*** Opening of DATASET ***

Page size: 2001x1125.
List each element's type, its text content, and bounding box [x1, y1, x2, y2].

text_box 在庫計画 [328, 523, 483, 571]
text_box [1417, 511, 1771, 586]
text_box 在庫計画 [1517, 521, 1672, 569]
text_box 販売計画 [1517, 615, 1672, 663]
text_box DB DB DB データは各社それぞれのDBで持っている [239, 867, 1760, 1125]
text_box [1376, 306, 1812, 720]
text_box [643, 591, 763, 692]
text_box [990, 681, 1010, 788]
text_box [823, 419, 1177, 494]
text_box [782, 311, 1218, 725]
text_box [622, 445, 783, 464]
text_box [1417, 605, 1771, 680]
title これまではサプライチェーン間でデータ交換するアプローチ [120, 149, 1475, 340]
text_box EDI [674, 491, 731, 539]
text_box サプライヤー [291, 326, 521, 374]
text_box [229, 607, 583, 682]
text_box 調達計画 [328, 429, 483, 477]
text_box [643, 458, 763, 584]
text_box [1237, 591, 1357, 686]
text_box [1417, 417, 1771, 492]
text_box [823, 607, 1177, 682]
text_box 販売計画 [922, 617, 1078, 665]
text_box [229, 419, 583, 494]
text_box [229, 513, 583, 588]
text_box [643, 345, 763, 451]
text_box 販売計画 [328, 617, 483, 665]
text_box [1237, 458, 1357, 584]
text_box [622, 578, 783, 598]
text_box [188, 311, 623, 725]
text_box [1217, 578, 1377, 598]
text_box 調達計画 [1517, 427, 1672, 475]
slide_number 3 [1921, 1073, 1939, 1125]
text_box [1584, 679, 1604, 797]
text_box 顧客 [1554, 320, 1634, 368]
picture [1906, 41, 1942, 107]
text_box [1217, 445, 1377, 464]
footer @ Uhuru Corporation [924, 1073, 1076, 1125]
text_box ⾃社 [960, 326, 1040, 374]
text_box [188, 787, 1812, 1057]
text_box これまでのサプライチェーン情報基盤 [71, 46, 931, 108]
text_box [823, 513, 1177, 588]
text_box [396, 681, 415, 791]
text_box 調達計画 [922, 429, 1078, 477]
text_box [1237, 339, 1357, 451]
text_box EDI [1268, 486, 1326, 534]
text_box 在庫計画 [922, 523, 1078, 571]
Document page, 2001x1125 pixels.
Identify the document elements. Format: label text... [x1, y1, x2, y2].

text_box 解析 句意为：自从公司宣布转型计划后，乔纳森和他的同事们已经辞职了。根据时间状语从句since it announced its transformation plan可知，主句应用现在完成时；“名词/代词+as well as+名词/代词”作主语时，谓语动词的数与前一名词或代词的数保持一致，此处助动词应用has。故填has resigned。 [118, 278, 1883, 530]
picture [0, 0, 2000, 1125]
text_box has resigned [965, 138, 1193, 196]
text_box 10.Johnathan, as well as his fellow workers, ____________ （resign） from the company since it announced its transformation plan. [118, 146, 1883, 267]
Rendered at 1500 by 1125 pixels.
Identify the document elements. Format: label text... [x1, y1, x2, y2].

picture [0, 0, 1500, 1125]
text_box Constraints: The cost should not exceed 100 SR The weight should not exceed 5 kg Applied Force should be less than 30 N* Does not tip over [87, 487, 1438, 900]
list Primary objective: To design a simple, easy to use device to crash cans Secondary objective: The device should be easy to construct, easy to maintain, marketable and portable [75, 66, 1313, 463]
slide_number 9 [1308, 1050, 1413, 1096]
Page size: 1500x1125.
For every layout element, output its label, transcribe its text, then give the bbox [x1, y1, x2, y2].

*** Close of DATASET ***

• **ACTION ITEM**
All lines with the word "pixels" are needed; pull them from the entries and copy each.

• **ANSWER SPACE**
Document page, 2001x1125 pixels.
Rendered at 1500 by 1125 pixels.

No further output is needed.